"Uh-oh," I said, "I don't think I brought the card that says what kind of pacemaker I have." This was a fine time to think of it, when I was already hooked up to the monitor.
"Oh, that's okay," the technician said. "It'll tell me which one it is. It'll even tell me when your birthday is."
"It will?"
"Oh, yeah." He put a telephone receiver against my chest. "Hey," he said, "March 28th. Coming right up, huh?"
"My goodness." I wonder what else it knows.
The monitor was sleek and streamlined. The long ribbon of the EKG poured smoothly out of it, and the two of them peered intently at it as it came. Once in a while, one of them would murmur a number and the other would murmur something back. As guest of honor, I sat quietly in my chair and watched. I was out of there in ten minutes.
Such ease. So simple. So easy to comply with the few demands these medical miracles make on me. About two million people worldwide have pacemakers. We all sit in a chair with a telephone receiver against our chests for a few minutes several times a year, and then we go on our way.

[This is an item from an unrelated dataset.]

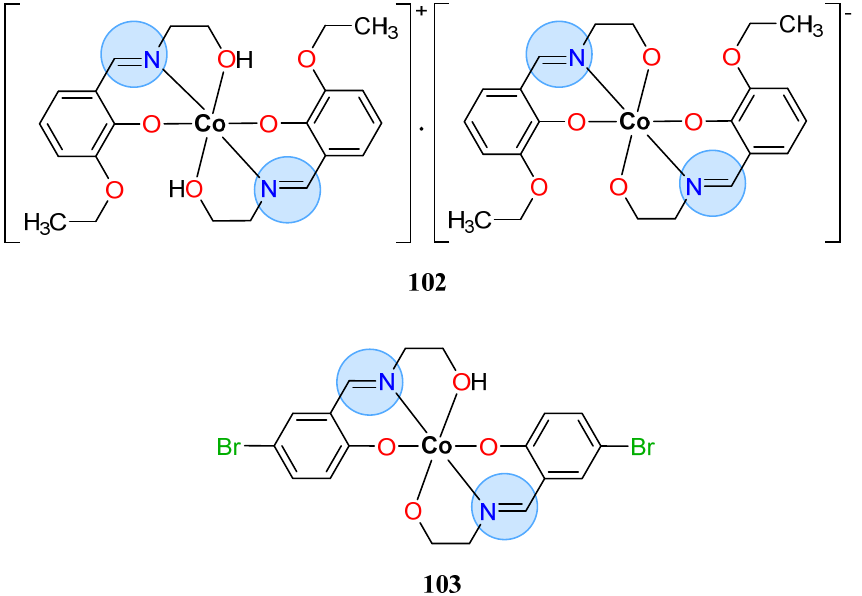
Figure 52. Cobalt complexes with Schiff base ligands (ONO) containing [(2-hydroxyethylimino)methyl]phenol studied for their antibacterial activity.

"I think I'm getting sick again," the woman tells me, almost in a whisper. She has made sure we're not observed. "I've been taking my vitamins, but I'm tired all the time."
She is in this country illegally. It has been eight years since her last chemotherapy. Since then, she has been treating her chronic leukemia with vitamins. "Shouldn't we try to get you to a doctor?" I say.
Her eyes grow large. "No," she said. "I can't do that. You know -- the green card. No."
"We could just pay cash for the visit. Just to consult."
"No. People talk to people. You never know. I'm just telling you so you'll know."
"I will take you anytime, if you change your mind," I say. "I know lots of doctors."
How many thousands and thousands of dollars does a machine like my pacemaker monitor cost? Why do I have a pacemaker that can talk on the phone and someone else can't even see a doctor because she's afraid of being turned in?
There are people in Congress want to make it illegal for me to help her. Even to talk to her about it, maybe. We should just send her and her leukemia packing, back to a country where nobody has a pacemaker or chemotherapy, or even an aspirin. We don't have an obligation to help her or anybody else.
Since when? Since when don't we have an obligation to help a neighbor? Wasn't the parable about the Good Samaritan precisely about the fact that your neighbor can be a foreigner, someone you don't know, someone not tied to you by blood or race or creed or anything else except common humanity? Didn't Jesus scoff at people who thought their only obligation was to themselves and their families, people from the same place they were from? And does having broken a law mean a person should be left to die without help, right here in the richest country in the world?
Well, what if they all came? What then?
I don't know what then. But I do know that human beings don't have the right to ignore the plight of someone who is right before our eyes.